While equivalent research in the UK context is limited, the current evidence suggests that home closures in England are influenced by both care home quality and area characteristics.22 23 Using care home data in England from 2008 to 2010, Allan and Forder found that higher inspection ratings and lower levels of local competition were both linked to a lower risk of closure.23 A more recent analysis looking at the association between domiciliary care supply and closures using 2014–2016 data, also found that higher quality, as measured by Care Quality Commission (CQC) inspections, was associated with a lower risk of closure.22 Further, the analysis did not establish an association between increases in domiciliary care and care home closures, which suggests that at-home services have not substituted residential care. Both studies identify a link between inspection ratings and risk of closure, but the investigated period of each study is relatively short (2 years) and is, therefore, unable to reveal patterns and changes over time.
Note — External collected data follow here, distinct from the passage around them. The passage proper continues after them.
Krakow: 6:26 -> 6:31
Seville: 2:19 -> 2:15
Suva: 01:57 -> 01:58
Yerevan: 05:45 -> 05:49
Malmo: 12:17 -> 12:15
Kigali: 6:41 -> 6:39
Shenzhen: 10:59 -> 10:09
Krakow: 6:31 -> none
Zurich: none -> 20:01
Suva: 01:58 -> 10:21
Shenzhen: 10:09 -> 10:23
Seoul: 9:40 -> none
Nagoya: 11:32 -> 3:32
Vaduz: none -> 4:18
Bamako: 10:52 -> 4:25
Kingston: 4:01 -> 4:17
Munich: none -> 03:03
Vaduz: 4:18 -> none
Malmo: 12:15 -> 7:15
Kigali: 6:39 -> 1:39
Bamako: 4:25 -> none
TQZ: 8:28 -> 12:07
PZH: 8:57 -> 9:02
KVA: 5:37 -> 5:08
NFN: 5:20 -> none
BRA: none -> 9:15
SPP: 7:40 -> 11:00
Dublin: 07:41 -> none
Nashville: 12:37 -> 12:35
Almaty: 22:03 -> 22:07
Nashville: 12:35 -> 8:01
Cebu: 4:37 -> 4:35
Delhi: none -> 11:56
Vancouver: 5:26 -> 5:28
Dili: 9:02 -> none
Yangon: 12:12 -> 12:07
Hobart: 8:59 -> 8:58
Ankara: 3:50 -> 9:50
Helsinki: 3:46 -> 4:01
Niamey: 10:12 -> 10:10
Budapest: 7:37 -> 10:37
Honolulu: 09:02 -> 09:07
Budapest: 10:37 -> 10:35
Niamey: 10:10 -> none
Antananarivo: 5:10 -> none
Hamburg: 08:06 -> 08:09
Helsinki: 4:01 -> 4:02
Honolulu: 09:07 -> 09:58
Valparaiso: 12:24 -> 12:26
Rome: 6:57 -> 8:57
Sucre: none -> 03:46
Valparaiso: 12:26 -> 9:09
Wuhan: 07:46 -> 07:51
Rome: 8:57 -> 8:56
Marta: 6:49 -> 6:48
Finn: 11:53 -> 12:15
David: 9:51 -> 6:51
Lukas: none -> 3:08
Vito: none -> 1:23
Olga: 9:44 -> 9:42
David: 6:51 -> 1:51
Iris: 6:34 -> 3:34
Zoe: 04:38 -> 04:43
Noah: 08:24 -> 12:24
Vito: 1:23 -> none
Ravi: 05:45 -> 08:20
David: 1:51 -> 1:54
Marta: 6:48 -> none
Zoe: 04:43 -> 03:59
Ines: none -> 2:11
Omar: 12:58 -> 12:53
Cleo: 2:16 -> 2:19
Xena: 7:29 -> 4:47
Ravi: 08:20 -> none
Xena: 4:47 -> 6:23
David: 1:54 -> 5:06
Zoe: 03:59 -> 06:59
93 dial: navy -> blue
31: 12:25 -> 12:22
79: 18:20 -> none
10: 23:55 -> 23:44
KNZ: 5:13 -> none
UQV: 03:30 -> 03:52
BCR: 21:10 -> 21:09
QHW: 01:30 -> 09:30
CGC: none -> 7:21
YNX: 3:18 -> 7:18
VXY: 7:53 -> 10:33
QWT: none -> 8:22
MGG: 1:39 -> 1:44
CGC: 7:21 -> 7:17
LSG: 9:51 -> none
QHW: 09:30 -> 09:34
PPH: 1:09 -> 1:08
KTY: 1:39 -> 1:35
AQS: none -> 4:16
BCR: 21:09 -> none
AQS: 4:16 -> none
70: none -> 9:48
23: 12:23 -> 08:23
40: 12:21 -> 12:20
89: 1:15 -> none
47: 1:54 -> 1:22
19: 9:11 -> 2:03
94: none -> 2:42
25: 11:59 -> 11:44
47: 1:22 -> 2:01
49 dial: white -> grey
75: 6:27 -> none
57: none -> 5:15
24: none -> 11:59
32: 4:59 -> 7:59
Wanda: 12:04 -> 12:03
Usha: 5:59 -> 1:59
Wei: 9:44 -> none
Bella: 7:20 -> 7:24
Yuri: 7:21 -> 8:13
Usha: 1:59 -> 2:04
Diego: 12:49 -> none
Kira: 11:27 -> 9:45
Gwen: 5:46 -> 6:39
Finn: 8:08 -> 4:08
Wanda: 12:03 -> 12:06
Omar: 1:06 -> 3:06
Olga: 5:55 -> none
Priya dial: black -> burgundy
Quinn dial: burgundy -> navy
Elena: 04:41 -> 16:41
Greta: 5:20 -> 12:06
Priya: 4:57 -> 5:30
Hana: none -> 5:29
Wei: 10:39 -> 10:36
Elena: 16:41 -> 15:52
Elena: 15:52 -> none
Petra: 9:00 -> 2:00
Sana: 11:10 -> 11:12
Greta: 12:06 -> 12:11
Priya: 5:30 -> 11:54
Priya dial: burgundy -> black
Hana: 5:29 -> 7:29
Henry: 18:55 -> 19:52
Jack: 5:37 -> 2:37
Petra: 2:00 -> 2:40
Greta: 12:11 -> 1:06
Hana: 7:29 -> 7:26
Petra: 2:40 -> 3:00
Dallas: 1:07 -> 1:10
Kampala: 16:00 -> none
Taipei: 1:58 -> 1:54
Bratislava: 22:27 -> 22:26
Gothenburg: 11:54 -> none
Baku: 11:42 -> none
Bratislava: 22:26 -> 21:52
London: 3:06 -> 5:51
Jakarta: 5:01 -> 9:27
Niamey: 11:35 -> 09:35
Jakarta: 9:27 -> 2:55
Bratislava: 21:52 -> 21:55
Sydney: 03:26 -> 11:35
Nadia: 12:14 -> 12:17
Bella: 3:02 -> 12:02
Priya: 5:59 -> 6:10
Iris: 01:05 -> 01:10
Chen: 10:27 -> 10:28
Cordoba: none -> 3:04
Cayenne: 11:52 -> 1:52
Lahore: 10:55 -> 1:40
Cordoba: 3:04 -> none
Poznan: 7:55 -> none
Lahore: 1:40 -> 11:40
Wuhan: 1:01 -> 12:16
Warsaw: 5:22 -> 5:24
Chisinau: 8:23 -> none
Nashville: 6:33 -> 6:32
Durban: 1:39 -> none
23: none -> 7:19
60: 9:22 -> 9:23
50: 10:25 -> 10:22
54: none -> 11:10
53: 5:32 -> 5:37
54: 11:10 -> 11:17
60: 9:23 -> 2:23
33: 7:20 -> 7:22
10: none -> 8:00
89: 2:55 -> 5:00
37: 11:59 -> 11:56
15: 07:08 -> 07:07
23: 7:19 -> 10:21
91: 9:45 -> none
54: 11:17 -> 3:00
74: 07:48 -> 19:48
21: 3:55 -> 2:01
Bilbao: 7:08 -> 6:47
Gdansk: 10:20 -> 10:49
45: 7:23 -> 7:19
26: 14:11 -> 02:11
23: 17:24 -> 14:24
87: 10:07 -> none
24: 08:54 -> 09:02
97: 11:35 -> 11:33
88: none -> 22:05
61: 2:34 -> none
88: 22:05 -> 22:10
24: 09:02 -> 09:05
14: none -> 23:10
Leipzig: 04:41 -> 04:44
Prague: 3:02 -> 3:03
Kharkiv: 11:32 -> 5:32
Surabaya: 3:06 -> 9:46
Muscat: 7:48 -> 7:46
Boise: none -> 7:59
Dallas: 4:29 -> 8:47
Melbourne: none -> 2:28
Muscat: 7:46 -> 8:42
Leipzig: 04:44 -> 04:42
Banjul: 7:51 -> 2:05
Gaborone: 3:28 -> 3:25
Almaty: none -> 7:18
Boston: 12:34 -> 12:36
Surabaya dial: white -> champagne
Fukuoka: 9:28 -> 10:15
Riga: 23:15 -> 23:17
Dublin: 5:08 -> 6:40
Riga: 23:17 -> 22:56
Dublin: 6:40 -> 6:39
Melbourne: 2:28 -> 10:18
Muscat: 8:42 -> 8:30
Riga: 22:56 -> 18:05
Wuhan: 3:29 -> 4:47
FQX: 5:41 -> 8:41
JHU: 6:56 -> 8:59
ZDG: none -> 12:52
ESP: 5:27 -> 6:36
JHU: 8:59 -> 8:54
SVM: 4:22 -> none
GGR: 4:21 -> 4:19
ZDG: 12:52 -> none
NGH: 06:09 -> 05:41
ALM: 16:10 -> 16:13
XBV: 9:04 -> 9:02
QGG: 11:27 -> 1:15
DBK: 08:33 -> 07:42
None of the existing work analyses how determinants of closure vary according to ownership. This is an important research gap, as the provision landscape in England has undergone a gradual ownership transformation in favour of the for-profit sector. It is not clear if this development is due to a disproportionate number of closures among public and third sector homes, higher rates of for-profit openings, nor whether the determinants of closure vary by ownership. Industry regulators have continuously raised concerns that care access is worsening in the most deprived parts of the country.24 This trend has not been evaluated against the growth in outsourcing in adult social care.
Research objectives
For-profit care home provision has increased over time, but there is limited evidence on whether outsourcing has enabled the survival of the best providers, and if this depends on the area of operation. The aims of this article are to (1) identify how inspection ratings, area deprivation and ownership are associated with care home closure,(2) to test if these effects vary by ownership and (3) explore whether quality differences between active and closed for-profit and third sector/public homes vary by area deprivation.